Under current Bank policy, eligible counterparties for short-term investments, including Federal Funds sold, are:
(i)
other Federal Home Loan Banks;
(ii)
other
U.S. Government Sponsored Entities; and
(iii)
FDIC-insured financial institutions, including U.S. subsidiaries of foreign commercial banks, or U.S. branches of foreign commercial banks whose most recently published financial statements exhibit at least $250 million of Tier 1 (or total) capital. Foreign banks must be domiciled in a country whose sovereign rating is at least Aa3 from Moody's or AA- from Standard & Poor's.
In addition, our non-member counterparties must have a rating from a nationally recognized statistical
rating organization (“NRSRO”) of at least Baa or BBB in order to be eligible for an unsecured credit line. Our members who are FDIC-insured financial institutions discussed in (iii) above are eligible Federal Funds counterparties, although our members do not have to meet the NRSRO ratings requirement in order to be eligible for an unsecured credit line. As of June 30, 2012, we did not have any Federal Funds outstanding to members.
Federal Housing Finance Agency (“FHFA”) regulations include limits on the amount of unsecured credit we may extend to any member or non-member counterparty or to a group of affiliated counterparties. Our Board-approved policy limits are lower than those permitted by regulation, and actual limits granted to counterparties may be lower than our internal policy limits. The FHFA limit is
based on a percentage of eligible regulatory capital and the counterparty's overall credit rating. Under FHFA regulations, the level of eligible regulatory capital is determined as the lesser of our total regulatory capital or the eligible amount of regulatory capital of the counterparty. The eligible amount of regulatory capital is then multiplied by a stated percentage.
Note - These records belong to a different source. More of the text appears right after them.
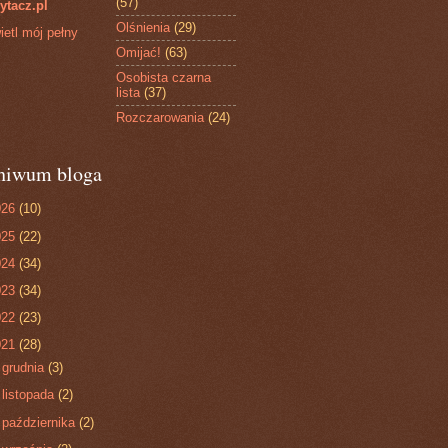
(57)
ytacz.pl
Olśnienia
(29)
etl mój pełny
Omijać!
(63)
Osobista czarna
lista
(37)
Rozczarowania
(24)
hiwum bloga
026
(10)
025
(22)
024
(34)
023
(34)
022
(23)
021
(28)
►
grudnia
(3)
►
listopada
(2)
►
października
(2)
The stated percentage that we may offer for term extensions of unsecured credit ranges from 1% to 15% based on a counterparty's credit rating.
FHFA regulations also permit us to extend additional
unsecured credit for overnight extensions of credit and for sales of Federal Funds subject to continuing contracts that renew automatically. Our total unsecured exposure to a counterparty may not exceed twice the regulatory limit for term exposures, or a total of 2% to 30% of the eligible amount of regulatory capital, based on the counterparty's credit rating. As of June 30, 2012, we were in compliance with the regulatory limits established for our unsecured credit.
We acknowledge that:
•
the
Bank is responsible for the adequacy and accuracy of the disclosure in the filing;
•
staff comments or changes to disclosure in response to staff comments do not foreclose the Commission from taking any action with respect to the filing; and
•
the Bank may not assert staff comments as a defense in any proceeding initiated by the Commission or any person under the federal securities laws of the United States.